Objective
Gather every line from the items below that contains the word "family", and copy each one as it appears.

************

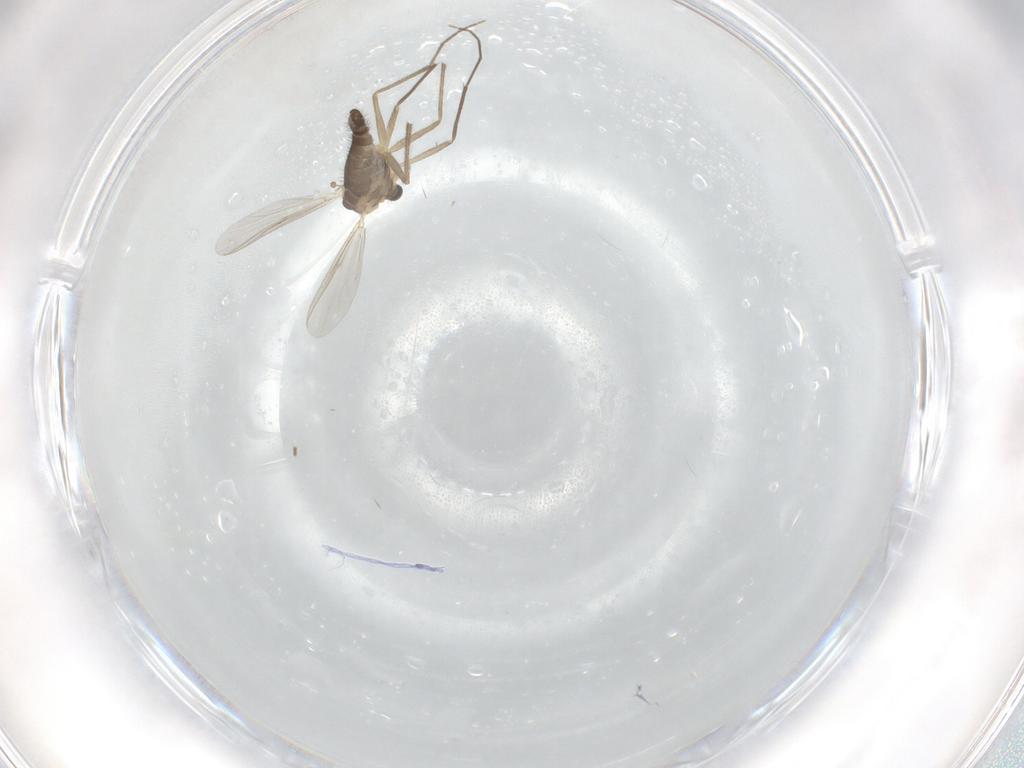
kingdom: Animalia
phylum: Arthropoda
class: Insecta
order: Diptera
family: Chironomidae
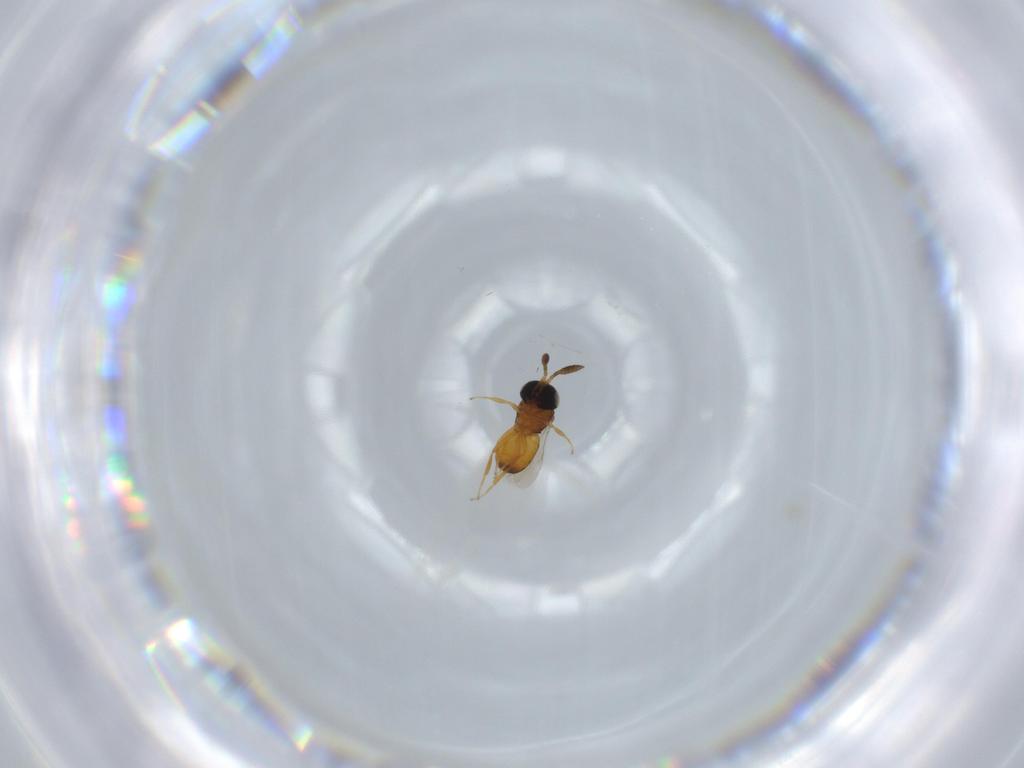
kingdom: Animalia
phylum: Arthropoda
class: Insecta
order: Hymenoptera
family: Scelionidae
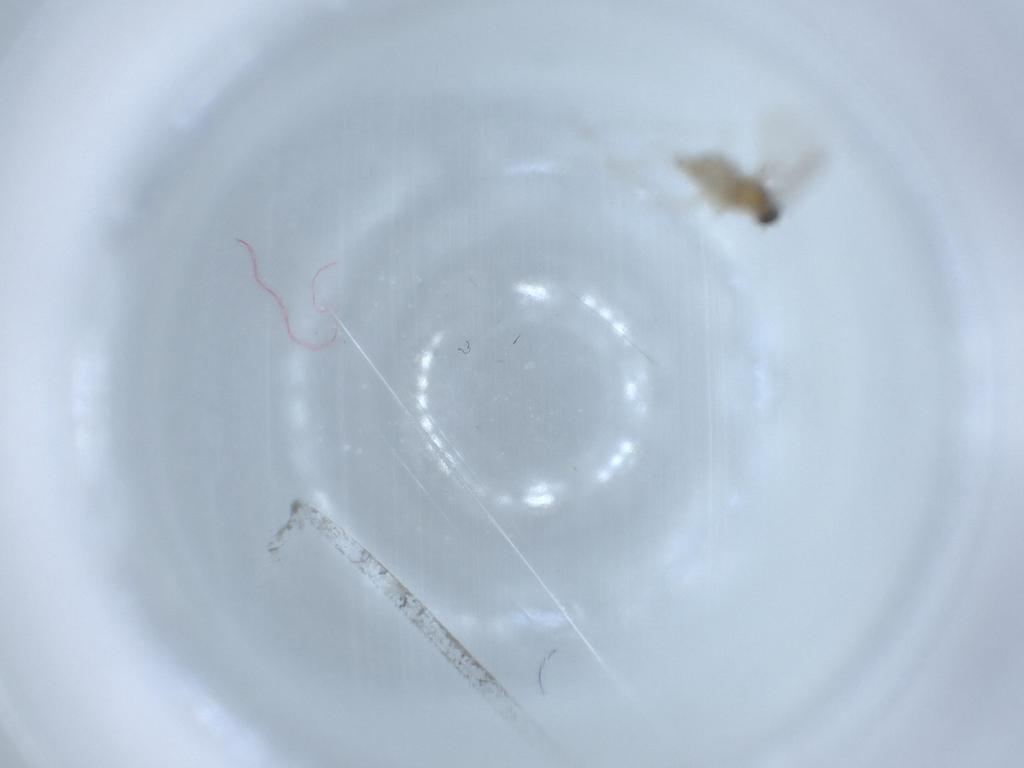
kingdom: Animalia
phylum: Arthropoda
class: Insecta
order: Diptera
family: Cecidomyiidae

************

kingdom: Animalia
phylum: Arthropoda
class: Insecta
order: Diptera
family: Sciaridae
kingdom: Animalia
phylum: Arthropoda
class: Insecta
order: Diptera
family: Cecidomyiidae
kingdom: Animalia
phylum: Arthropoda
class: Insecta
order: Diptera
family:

************

Task answer
family: Chironomidae
family: Scelionidae
family: Cecidomyiidae
family: Sciaridae
family: Cecidomyiidae
family:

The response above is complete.